| TEXT |
═══

Ort: Blue Shell, Köln
Vorband: ahuizotl

In der Umbaupause beobachten wir ein kurzes Gespräch zwischen dem ahuizotl Sänger Barry Langer und der Bleech Bassistin Katherine O’Neill. In unserer Vorstellung betreiben die beiden eine romantische Fachsimpelei über Mikrofonpositionen und Bühnenaufbau. Nach fünf Minuten Bleech Konzert könnte das Gespräch jedoch auch einen anderen Inhalt gehabt haben: „So, wir sind dann jetzt weg und nehmen gleich 7 Zuschauer mit. Euch dann noch viel Spaß.“ *
Oh weh, es war auffallend leer geworden vor der Bühne, als Bleech ihr Konzert eröffneten. Bei einer geschätzten Gesamtzuschauerzahl von knappen 40 ist jeder Kopf wichtig, die vielen ahuizotl Supporter, die jetzt nicht mehr da waren, waren so visuell sehrspürbar.

═══

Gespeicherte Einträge
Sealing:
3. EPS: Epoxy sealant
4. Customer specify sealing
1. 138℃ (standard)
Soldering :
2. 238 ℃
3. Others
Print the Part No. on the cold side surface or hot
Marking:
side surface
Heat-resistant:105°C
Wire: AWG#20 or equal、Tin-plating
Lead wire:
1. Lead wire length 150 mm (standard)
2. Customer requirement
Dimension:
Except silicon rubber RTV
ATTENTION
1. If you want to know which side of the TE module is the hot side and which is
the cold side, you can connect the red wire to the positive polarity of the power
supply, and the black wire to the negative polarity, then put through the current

═══

| SCHRIFTLICHE AUFGABE A |
Stell alle gespeicherten Einträge als Markdown-Tabelle dar, mit den Spalten „Nr.“ und „Zeile“. Leere Zeilen lässt du dabei weg.
| SCHRIFTLICHE AUFGABE B |
Setz den Konzertbericht aus dem Blue Shell nach seinem letzten Satz fort.

| ERGEBNIS DER ÜBUNG A |
| Nr. | Zeile |
|---|---|
| 1 | Sealing: |
| 2 | 3. EPS: Epoxy sealant |
| 3 | 4. Customer specify sealing |
| 4 | 1. 138℃ (standard) |
| 5 | Soldering : |
| 6 | 2. 238 ℃ |
| 7 | 3. Others |
| 8 | Print the Part No. on the cold side surface or hot |
| 9 | Marking: |
| 10 | side surface |
| 11 | Heat-resistant:105°C |
| 12 | Wire: AWG#20 or equal、Tin-plating |
| 13 | Lead wire: |
| 14 | 1. Lead wire length 150 mm (standard) |
| 15 | 2. Customer requirement |
| 16 | Dimension: |
| 17 | Except silicon rubber RTV |
| 18 | ATTENTION |
| 19 | 1. If you want to know which side of the TE module is the hot side and which is |
| 20 | the cold side, you can connect the red wire to the positive polarity of the power |
| 21 | supply, and the black wire to the negative polarity, then put through the current |

| ERGEBNIS DER ÜBUNG B |
Darunter leidet natürlich die Konzertatmosphäre und ich hatte den Eindruck, dass die rothaarige Jennifer O‘Neill auch leicht verstimmt über die geringe Aufmerksamkeit die Bühne betrat. Hier „hello everyone“ ließ es mich in den Zwischentönen heraushören, das passte ihr ganz und gar nicht. Gott sei Dank verlief der Abend dann doch harmonischer als ich zu diesem Zeitpunkt befürchtete. Die beiden Frontfrauen schienen sich schnell mit der Situation zu arrangieren und zeigten eine gute und unterhaltsame Show. Schön aufeinander abgestimmter Duettgesang (wie beispielsweise in der ersten Zugabe „Flowerhands“) und ein satt klingendes Schlagzeug (gespielt von Matt Brick) ließen sich gut an. Ehrlich gesagt hatte ich Bleech nicht so rockig erwartet, meine Startkoordinaten für die Band lagen eher im hipperen Keyboardsynthiepoprock.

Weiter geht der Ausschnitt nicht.